## Task brief:
Provide an exact copy of the lines from the beginning of the records through the line that includes "движение двигателем.", and of no others.
__________
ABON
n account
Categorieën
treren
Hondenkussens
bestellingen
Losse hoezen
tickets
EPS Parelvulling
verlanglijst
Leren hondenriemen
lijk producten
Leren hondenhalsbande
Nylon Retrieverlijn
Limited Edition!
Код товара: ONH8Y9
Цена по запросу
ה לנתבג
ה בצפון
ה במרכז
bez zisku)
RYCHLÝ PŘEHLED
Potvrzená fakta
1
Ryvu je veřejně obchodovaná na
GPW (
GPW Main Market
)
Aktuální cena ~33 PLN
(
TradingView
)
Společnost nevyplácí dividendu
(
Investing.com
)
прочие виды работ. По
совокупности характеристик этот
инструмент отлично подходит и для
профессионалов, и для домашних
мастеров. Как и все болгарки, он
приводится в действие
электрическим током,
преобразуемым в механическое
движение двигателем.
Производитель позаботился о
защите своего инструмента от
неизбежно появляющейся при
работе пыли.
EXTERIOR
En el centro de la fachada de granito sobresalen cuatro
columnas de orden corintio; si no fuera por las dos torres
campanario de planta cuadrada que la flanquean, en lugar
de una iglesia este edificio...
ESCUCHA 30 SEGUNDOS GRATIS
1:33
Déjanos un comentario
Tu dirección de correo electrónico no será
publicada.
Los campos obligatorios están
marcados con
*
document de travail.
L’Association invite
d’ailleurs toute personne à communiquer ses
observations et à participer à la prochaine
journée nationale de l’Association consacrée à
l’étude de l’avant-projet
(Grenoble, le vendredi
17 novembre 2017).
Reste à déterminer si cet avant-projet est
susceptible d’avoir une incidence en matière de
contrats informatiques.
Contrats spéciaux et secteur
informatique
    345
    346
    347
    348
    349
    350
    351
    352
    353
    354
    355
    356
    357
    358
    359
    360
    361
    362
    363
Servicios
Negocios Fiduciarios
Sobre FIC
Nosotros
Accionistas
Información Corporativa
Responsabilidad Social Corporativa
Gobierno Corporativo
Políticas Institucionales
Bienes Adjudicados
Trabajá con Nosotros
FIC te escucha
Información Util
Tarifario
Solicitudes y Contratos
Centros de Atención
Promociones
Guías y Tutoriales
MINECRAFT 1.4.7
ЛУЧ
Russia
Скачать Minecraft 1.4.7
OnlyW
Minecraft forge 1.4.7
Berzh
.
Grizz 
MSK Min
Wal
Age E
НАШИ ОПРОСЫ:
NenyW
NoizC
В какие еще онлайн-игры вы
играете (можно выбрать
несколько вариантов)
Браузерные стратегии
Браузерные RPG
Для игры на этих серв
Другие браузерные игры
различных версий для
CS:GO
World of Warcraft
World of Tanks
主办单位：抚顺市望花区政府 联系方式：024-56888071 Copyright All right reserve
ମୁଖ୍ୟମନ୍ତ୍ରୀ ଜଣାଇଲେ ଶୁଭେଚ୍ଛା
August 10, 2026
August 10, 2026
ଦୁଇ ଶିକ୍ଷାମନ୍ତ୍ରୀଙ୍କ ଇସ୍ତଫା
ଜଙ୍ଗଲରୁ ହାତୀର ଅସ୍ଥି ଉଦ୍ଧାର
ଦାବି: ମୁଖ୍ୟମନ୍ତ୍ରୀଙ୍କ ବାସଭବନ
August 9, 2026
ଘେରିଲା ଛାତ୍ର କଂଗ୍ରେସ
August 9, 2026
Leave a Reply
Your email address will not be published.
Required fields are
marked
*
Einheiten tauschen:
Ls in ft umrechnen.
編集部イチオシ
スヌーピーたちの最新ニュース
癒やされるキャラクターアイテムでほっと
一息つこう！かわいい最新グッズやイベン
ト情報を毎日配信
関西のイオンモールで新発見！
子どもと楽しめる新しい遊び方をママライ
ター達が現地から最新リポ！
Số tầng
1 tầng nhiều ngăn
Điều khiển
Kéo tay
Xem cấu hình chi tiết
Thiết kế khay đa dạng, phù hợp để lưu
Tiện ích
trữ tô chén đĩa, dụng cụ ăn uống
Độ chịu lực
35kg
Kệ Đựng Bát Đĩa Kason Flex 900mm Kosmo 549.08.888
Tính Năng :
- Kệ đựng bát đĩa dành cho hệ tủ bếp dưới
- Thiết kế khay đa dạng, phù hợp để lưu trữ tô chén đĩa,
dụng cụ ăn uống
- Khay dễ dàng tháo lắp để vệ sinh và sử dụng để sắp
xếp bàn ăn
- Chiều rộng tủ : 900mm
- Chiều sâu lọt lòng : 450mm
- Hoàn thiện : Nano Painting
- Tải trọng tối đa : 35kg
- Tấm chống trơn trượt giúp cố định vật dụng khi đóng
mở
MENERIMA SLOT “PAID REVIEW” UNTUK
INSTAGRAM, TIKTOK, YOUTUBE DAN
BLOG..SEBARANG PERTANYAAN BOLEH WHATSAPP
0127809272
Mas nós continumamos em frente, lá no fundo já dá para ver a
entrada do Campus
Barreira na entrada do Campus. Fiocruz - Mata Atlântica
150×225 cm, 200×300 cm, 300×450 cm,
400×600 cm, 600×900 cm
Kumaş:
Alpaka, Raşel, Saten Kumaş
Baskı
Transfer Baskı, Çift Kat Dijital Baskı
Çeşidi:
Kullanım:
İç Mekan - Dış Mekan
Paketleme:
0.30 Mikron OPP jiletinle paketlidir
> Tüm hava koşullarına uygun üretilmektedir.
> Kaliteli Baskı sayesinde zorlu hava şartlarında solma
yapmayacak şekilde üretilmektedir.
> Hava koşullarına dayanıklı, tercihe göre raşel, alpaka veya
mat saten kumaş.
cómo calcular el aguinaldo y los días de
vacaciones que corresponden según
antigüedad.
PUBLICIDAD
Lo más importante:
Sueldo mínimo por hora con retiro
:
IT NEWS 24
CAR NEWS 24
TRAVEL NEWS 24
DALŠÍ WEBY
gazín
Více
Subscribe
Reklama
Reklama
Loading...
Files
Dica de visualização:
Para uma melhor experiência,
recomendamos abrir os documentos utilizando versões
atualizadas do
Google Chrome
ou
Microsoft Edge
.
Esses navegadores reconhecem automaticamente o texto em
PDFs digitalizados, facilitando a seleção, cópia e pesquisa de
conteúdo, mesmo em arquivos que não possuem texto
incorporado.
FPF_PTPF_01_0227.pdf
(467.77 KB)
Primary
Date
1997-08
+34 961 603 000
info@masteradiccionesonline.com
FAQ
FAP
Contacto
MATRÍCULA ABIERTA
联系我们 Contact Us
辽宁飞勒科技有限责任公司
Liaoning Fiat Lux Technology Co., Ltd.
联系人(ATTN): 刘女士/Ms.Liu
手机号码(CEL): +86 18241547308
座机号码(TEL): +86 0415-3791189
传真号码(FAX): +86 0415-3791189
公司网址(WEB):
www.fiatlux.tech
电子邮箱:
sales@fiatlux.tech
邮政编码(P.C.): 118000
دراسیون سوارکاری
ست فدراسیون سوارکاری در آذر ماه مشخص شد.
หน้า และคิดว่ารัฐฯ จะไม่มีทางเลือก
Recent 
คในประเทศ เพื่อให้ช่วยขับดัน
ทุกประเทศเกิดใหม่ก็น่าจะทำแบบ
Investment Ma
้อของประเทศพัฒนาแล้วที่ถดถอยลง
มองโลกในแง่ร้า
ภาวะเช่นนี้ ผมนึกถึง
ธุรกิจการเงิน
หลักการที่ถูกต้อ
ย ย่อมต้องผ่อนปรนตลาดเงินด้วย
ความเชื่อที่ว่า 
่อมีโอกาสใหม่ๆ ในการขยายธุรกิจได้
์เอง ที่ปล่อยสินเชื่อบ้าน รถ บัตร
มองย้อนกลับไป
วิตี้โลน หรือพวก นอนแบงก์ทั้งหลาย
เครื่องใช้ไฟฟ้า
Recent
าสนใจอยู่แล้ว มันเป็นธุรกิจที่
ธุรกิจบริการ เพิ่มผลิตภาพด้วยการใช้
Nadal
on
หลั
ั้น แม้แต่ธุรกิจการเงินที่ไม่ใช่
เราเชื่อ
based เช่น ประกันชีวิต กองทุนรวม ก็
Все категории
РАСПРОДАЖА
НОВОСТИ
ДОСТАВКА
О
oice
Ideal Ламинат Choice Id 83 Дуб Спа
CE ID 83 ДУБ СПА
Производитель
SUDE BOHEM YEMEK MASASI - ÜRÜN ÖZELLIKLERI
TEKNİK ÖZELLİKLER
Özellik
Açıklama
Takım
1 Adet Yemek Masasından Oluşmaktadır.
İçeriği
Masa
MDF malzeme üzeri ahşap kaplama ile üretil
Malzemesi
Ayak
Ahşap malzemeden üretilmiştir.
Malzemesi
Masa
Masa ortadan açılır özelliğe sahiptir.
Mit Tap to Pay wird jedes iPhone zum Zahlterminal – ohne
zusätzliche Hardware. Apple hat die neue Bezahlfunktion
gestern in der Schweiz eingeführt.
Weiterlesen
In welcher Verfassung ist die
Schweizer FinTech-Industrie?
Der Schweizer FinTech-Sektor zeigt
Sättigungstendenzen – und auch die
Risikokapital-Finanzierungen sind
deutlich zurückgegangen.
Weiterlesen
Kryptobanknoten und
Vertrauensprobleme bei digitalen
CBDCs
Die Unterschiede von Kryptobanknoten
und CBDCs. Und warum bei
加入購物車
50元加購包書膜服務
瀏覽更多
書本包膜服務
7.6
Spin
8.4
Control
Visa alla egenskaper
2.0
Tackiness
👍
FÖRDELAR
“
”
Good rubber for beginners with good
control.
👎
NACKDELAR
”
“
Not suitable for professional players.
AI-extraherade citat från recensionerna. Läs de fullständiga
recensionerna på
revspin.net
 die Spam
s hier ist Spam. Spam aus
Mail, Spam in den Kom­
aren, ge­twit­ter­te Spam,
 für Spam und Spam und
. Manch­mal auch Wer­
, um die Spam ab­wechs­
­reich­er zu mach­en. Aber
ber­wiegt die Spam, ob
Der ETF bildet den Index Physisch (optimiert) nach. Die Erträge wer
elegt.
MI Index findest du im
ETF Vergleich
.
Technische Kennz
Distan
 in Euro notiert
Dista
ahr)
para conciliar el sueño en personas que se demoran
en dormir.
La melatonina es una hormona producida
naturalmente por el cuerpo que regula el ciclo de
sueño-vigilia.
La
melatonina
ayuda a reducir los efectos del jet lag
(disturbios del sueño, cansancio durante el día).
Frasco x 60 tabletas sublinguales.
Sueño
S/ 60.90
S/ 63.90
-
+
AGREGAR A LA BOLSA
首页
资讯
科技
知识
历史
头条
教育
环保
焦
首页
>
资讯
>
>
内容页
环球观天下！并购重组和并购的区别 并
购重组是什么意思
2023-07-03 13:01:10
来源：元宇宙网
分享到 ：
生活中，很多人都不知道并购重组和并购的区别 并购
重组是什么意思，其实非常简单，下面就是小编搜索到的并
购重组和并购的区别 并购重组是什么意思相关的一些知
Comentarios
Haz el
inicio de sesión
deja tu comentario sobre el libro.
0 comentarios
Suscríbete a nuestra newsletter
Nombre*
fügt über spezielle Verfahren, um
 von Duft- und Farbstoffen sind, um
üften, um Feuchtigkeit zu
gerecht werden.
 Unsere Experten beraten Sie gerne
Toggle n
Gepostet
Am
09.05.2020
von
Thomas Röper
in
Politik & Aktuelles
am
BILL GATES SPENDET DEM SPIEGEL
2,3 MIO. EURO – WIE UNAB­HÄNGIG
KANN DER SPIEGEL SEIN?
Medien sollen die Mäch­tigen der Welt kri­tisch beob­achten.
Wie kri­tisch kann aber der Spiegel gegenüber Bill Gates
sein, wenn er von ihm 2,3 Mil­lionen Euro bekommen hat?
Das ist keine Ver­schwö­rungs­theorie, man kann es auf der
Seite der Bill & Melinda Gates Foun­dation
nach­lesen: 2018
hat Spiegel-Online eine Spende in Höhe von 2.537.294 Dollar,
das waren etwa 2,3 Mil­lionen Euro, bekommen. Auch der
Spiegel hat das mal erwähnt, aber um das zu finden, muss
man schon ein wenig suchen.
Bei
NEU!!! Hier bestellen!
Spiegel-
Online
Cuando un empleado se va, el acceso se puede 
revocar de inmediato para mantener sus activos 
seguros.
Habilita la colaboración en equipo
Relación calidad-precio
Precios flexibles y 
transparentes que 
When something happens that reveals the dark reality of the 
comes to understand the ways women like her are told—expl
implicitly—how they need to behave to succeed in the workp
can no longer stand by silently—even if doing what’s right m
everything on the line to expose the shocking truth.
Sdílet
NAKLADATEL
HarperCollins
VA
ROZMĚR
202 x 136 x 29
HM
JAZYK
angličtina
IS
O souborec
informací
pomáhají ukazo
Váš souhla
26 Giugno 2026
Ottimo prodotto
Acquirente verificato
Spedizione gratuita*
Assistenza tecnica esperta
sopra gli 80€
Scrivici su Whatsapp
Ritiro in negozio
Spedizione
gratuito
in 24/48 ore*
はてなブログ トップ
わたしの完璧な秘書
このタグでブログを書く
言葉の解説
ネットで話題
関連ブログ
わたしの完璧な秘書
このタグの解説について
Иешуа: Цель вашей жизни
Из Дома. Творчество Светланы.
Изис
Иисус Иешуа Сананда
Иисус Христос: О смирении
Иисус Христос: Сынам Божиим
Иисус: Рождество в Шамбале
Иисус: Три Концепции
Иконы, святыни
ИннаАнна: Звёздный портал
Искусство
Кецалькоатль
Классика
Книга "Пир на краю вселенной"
__________
## Response to the exercise:
ABON
n account
Categorieën
treren
Hondenkussens
bestellingen
Losse hoezen
tickets
EPS Parelvulling
verlanglijst
Leren hondenriemen
lijk producten
Leren hondenhalsbande
Nylon Retrieverlijn
Limited Edition!
Код товара: ONH8Y9
Цена по запросу
ה לנתבג
ה בצפון
ה במרכז
bez zisku)
RYCHLÝ PŘEHLED
Potvrzená fakta
1
Ryvu je veřejně obchodovaná na
GPW (
GPW Main Market
)
Aktuální cena ~33 PLN
(
TradingView
)
Společnost nevyplácí dividendu
(
Investing.com
)
прочие виды работ. По
совокупности характеристик этот
инструмент отлично подходит и для
профессионалов, и для домашних
мастеров. Как и все болгарки, он
приводится в действие
электрическим током,
преобразуемым в механическое
движение двигателем.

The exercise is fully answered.